YOUR ASSIGNMENT :: Copy the records verbatim, from the start through the line containing "Does any single", and stop there.
──────
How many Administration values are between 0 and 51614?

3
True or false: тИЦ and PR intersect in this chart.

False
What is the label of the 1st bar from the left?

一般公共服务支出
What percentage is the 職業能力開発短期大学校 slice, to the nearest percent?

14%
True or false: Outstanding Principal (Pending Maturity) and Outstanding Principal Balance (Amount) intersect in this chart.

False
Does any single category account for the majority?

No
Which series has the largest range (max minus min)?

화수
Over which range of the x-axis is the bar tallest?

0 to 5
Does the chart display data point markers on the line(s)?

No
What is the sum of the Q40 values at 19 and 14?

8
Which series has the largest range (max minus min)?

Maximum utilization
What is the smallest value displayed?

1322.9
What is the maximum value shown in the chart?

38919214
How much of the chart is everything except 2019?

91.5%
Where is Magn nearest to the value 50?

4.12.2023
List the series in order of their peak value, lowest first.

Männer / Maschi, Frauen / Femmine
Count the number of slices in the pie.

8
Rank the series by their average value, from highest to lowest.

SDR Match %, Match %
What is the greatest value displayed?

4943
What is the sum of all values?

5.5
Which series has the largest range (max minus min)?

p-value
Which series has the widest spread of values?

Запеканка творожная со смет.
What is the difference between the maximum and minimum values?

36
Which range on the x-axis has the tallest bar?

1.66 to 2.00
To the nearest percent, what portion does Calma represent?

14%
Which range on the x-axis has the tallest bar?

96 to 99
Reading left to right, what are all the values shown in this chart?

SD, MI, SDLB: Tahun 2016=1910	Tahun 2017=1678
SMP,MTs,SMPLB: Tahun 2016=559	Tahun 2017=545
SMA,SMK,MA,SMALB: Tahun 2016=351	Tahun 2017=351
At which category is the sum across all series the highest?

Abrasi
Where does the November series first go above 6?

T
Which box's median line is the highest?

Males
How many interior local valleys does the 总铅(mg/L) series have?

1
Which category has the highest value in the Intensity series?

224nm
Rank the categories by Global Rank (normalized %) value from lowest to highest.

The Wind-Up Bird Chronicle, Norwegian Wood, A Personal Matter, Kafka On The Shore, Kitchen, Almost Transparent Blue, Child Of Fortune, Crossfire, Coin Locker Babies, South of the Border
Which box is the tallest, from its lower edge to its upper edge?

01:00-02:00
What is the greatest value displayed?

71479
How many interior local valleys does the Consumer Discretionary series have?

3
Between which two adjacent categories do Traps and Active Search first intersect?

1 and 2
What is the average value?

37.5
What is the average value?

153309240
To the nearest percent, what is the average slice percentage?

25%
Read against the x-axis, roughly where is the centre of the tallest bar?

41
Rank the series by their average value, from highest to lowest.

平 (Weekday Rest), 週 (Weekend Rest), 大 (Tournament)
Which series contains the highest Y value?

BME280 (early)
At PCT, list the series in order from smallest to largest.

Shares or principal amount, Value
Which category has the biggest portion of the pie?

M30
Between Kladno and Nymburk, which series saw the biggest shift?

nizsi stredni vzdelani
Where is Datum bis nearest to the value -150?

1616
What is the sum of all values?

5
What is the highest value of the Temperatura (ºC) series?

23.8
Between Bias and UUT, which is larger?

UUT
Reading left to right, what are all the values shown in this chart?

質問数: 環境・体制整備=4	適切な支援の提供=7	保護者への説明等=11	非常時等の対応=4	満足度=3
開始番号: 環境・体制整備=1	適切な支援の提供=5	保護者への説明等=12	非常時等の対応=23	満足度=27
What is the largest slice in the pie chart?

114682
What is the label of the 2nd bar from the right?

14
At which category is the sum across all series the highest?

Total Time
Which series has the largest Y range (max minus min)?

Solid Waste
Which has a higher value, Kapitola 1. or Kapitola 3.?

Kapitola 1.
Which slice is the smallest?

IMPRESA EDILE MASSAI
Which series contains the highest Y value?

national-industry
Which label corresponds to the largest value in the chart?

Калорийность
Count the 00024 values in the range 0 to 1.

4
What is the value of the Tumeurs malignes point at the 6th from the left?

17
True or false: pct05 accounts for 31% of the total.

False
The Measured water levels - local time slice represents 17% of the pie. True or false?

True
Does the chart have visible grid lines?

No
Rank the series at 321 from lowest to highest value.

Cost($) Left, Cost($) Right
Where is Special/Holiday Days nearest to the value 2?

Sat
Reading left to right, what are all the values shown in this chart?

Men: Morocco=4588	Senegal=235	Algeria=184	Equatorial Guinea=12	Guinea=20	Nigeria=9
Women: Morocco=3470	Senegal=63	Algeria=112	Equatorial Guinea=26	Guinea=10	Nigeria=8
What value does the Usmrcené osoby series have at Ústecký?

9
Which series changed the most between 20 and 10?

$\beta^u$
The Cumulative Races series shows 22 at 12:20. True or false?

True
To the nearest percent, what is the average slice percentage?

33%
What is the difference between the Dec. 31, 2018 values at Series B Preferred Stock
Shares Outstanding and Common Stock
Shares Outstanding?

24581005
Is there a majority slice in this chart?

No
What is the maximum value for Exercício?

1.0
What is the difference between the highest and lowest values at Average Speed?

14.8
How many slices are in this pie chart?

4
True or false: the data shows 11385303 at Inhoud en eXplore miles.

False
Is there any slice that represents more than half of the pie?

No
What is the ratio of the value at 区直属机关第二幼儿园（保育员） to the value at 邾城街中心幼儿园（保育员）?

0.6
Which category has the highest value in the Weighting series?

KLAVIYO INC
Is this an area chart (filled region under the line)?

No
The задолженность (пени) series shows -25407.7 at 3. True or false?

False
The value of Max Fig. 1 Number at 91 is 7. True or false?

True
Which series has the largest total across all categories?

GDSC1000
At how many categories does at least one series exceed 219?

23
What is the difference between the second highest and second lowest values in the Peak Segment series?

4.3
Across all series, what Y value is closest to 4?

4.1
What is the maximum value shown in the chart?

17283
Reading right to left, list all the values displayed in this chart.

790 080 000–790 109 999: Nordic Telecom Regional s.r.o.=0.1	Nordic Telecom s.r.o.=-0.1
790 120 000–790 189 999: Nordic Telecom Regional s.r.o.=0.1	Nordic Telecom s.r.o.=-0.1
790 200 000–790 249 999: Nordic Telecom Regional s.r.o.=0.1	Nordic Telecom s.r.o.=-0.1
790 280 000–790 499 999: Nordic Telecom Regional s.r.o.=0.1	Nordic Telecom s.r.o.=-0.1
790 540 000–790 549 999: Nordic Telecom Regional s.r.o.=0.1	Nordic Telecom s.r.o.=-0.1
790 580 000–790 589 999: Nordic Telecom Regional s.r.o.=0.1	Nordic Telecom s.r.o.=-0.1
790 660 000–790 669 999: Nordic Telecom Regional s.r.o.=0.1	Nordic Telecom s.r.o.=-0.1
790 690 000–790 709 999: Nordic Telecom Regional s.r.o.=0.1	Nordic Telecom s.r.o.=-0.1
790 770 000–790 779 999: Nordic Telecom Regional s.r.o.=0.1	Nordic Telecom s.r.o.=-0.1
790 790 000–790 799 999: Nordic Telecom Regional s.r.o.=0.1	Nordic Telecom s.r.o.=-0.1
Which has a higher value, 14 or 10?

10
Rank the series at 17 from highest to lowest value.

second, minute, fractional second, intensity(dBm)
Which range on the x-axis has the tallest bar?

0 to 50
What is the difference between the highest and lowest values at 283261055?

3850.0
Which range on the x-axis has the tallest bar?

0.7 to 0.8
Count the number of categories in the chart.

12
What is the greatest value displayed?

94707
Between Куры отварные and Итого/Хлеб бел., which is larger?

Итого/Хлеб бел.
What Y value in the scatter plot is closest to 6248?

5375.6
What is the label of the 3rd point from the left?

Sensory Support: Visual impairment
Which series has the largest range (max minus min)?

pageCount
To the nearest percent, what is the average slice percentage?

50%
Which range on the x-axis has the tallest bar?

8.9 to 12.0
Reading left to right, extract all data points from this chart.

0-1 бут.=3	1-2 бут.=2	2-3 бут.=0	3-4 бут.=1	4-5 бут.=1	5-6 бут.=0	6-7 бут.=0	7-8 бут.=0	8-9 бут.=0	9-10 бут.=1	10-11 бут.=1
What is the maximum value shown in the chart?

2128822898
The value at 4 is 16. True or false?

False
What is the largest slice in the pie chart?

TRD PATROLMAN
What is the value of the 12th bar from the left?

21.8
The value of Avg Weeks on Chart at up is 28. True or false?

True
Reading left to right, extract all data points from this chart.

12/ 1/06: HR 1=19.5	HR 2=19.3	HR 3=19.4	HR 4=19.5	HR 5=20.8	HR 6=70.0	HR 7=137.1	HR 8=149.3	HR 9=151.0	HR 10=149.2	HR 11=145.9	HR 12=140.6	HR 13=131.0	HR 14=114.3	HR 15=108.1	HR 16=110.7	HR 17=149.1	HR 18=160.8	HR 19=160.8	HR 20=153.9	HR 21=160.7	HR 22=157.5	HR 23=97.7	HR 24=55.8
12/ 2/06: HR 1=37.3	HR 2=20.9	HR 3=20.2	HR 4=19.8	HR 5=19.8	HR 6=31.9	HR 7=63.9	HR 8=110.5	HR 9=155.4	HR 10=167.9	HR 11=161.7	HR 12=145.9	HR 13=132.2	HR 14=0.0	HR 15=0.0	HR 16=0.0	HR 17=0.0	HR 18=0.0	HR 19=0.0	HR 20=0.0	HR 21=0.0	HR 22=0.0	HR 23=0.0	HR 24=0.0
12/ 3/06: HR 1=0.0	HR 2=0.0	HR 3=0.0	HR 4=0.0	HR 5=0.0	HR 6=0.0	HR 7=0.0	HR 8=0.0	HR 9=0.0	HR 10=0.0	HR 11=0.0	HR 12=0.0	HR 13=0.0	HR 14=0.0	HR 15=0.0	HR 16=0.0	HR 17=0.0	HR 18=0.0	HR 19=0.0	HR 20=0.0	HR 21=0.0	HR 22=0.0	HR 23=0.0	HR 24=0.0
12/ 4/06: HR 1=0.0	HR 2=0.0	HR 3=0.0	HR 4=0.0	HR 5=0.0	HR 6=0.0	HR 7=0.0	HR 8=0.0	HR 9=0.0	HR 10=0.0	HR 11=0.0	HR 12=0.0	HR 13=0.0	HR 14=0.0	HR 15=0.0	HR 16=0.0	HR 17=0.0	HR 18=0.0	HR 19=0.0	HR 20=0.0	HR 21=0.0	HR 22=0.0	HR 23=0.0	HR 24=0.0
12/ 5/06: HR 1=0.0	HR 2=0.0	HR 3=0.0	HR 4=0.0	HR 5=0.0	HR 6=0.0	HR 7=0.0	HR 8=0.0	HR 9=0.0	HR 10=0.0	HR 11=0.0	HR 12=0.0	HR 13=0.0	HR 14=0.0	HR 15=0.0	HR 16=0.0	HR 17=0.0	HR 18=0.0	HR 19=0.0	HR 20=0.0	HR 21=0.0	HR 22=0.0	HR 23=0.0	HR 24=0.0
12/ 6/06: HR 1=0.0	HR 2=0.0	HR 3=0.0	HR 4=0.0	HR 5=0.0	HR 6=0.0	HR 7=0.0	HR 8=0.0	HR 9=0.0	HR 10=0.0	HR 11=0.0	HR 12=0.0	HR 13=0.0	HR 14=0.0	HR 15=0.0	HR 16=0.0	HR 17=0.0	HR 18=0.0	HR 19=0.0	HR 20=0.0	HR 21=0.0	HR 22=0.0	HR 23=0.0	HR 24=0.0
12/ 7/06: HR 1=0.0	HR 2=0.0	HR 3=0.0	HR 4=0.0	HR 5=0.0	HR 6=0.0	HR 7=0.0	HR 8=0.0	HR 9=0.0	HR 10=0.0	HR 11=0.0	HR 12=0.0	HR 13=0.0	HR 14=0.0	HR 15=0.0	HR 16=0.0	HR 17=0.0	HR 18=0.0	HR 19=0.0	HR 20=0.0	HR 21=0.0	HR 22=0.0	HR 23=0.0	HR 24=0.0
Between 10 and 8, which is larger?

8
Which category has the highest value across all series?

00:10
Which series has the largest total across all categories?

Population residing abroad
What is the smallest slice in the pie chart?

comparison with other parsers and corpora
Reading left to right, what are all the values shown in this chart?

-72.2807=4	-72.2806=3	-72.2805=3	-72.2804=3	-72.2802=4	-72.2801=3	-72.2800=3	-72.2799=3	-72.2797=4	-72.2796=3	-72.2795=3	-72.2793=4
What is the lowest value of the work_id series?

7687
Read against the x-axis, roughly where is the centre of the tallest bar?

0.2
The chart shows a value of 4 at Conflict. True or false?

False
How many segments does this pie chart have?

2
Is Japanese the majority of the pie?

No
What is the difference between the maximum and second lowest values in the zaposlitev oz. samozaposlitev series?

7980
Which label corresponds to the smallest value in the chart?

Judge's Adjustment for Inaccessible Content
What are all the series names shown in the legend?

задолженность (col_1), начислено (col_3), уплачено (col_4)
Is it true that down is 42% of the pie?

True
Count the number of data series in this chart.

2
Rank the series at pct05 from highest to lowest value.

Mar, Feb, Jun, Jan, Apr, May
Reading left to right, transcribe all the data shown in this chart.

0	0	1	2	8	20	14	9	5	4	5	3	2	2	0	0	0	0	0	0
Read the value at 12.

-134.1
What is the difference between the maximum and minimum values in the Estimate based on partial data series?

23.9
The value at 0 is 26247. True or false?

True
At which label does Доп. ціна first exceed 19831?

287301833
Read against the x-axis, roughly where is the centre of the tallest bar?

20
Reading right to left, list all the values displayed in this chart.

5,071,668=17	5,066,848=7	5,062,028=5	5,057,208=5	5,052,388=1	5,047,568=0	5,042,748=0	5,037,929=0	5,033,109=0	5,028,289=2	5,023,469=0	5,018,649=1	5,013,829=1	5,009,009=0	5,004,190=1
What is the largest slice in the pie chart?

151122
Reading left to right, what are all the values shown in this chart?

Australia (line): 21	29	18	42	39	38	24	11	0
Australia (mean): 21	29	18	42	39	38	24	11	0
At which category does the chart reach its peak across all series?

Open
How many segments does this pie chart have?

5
──────
SOLUTION FOR THIS TASK ::
How many Administration values are between 0 and 51614?

3
True or false: тИЦ and PR intersect in this chart.

False
What is the label of the 1st bar from the left?

一般公共服务支出
What percentage is the 職業能力開発短期大学校 slice, to the nearest percent?

14%
True or false: Outstanding Principal (Pending Maturity) and Outstanding Principal Balance (Amount) intersect in this chart.

False
Does any single category account for the majority?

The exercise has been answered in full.